Toujours autonome, malgré les deux cancers qui la rongent, elle habite seule une chambre modeste, mais proprette, dans une résidence privée de Gatineau. Et c’est ici qu’elle souhaite finir ses jours. «Moi, j’aimerais rester ici le plus longtemps possible. Mourir dans mon lit, durant mon sommeil, sans souffrir. C’est arrivé à une autre résidente ici, et c’est la grâce que je me souhaite.»
Ce matin-là, j’accompagne Geneviève Robert, technicienne en service social au CISSS de l’Outaouais. Son boulot: coordonner le soutien à domicile d’une cinquantaine de «clients» dans les secteurs de Hull et Aylmer. Ce qu’elle fait au moyen d’appels téléphoniques réguliers et de visites à domicile.

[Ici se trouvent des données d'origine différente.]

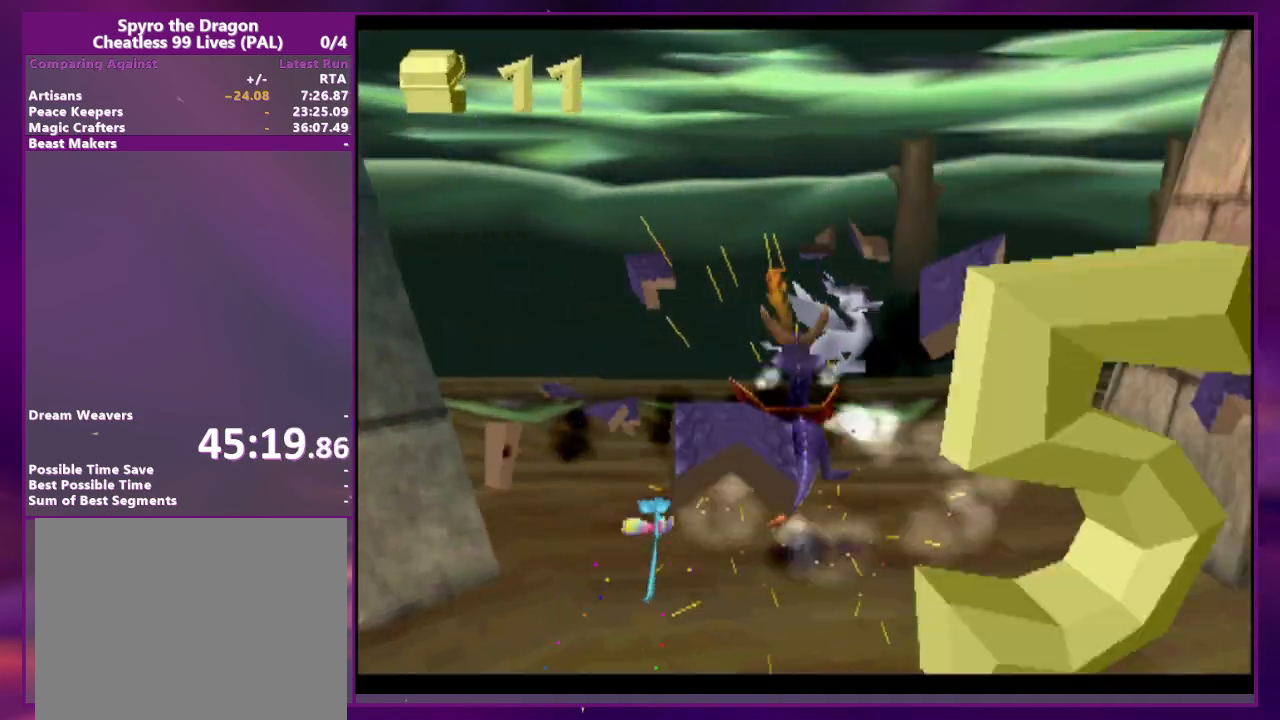
{"dt_ms": 500, "buttons": ["L2", "DPAD_RIGHT"], "events": [[333, "DPAD_RIGHT", "up"], [400, "DPAD_RIGHT", "down"]]}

Cette dame, qui souhaite finir ses jours à la résidence, est notre première cliente de la journée. Geneviève a été avisée d’un changement à son état de santé. Sa visite vise à s’assurer que le soutien à domicile reste approprié. Elle nous attendait dans son fauteuil roulant, au milieu d’un intérieur sobrement meublé. Un lit, une causeuse, un frigo, une télé qui joue en sourdine… J’ai noté, comme une incongruité, l’éléphant en peluche qui dormait sur l’oreiller.
«Vous êtes donc bien belle!», lui lance Geneviève. La dame rougit. «J’ai engraissé, s’excuse-t-elle. À cause des médicaments contre le cancer… et la bouffe de la résidence. On mange bien ici!»
La dame a le cancer du foie et des os. Elle se rend seule à ses traitements, grâce au transport adapté. Sa vision est altérée par la maladie. Elle n’arrive plus à lire ou écrire. «Je retiens par cœur la date et l’heure de mes rendez-vous médicaux. Ça exerce ma mémoire», ironise-t-elle.
Malgré tout, son moral est bon. «Je ne peux lire ou écrire, mais je peux encore jouer aux cartes. Une chance que j’ai ça! Ça m’empêche de penser au cancer. J’ai de bonnes amies à qui je peux parler», confie-t-elle à Geneviève.
Bien plus que ses cancers, c’est bel et bien d’avoir pris du poids qui la taraude. «C’est drôle, je m’en fais plus pour ma grosseur que pour les traitements!» Elle a besoin de vêtements plus grands, plus chauds pour l’hiver. Geneviève lui propose d’arranger une sortie au magasin avec les gens de Remue-ménage, un organisme à but non lucratif qui fournit des services de soutien à domicile à Gatineau. C’est ce même organisme qui vient lui donner un bain, faire la lessive et la commande d’épicerie.
L’entrevue dure 45 minutes. Geneviève écoute, prend des notes, s’assure que les besoins de base sont comblés. Réussit-elle à s’habiller le matin? Oui, mais c’est dur, répond la dame. Pourquoi ne pas demander de l’aide? Parce qu’ici, il faut payer pour tout, vous savez…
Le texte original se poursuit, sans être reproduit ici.